If we consider the mechanism in the semiotic plane, a sign is introduced as an unexplained result to which, by way of the construction of an encoding rule, or the application of a familiar encoding rule, meaning is or can be assigned (contexts, frames, etc. being of significance, too). Abduction, as a cognitive operation, creates the framework which makes it possible to attribute a singular meaning to signs. The interpretation of signs -- as the schema shows -- is always abductive, or in other words: the fundamental constructive principle of all semiotic interpretation is the finding or inventing of a hypothesis (abduction), i.e. the act of semiotic understanding on the part of a hearer can consist only in the attribution of meaning through a -- his/her -- frame of reference (encoding rule). Therefore, abductive inference is the basic principle of all hermeneutical procedures.

The construction of meaning in a semiotic system/system of signs - Abductive inference as the interpretation of signs, or as an intentionalist explanation
Peirce writes about abduction, that [...] It's only justification is that, if we are ever to understand things at all, it must be in that way." How do we proceed from seeing to knowing, from the affection of our senses to the description of our perception in languuage? Here, too, abductive procedures are at work: as soon as I describe my perception linguistically, I interpret non-verbal signs abductively and transform them into language in a rule-governed way. Against the background of abduction theory it is trivial that perceptual judgments are constructive in themselves, they are already interpretations. All perception is, therefore, in principle construction. Carrying out inferences, therefore, does not always involve conscious reflections before we reach our conclusions; frequently these inferential processes take place below our level of awareness.
Applying the theory of abduction to the brain brings out the precise logic of Maturana's theory of autopoiesis. For the observer, the brain thus becomes comprehensible as an autonomous organ of abduction which, under the control of internal "rules" (cognitive maps, memory) -- not fixed/determined by the external world -- neuronally encodes the stimuli (perturbations) impinging upon the sensory receptors (this would quite literally be "in-formare") and so generates information from those stimuli.
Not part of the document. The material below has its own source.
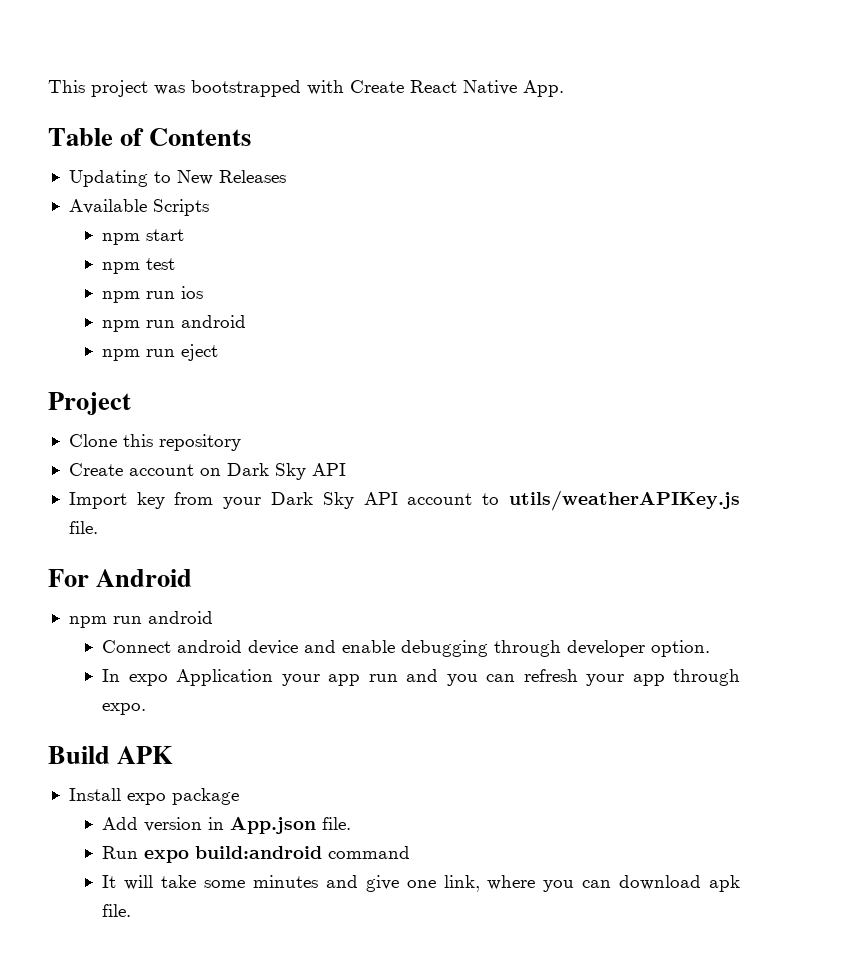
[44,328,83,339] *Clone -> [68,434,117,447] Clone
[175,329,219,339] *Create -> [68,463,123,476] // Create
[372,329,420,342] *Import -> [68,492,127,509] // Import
Abductive inferences are the kind of hypotheses that are logically invalid and must, therefore, be corroborated deductively (within conceptual systems and theoretical frameworks) as well as inductively, i.e., pragmatically, by experience. Knowledge becomes intelligible by way of its abductive incorporation into a coding system (semiotic system/system of signs) the logic of which forms the frame within which the facts (phenomena) acquire meaning by virtue of having become signs. As synthetic inferences are content-increasing only if they go beyond the information contained in the premises, and as the conclusion predicates of the subject something not available in the premises, our thinking cannot and must not remain merely deductive if we want to enlarge our knowledge. Furthermore, it is the central insight of the theory of abduction that there is no induction without a pre-existent hypothesis which has been inferred or constructed abductively. Thus the constructivist hypothesis is confirmed that knowing is a path emerging from walking, and that we can only enlarge our knowledge of the world by inventing hypotheses that prove to be viable in the process of searching for paths. The seeds of all kinds of ways of worldmaking are contained in abductive inference. In semiotic terms, an abduction functions as the incorporation of a sign into a coding system (minimal theories, hypotheses) the logic of which forms the frame within which the phenomena that have become signs acquire meaning. Abductive inference, in comparison with logical rationality, is para-logical, irrational. Still, it appears this mode of inference is the most relevant form of thinking at all.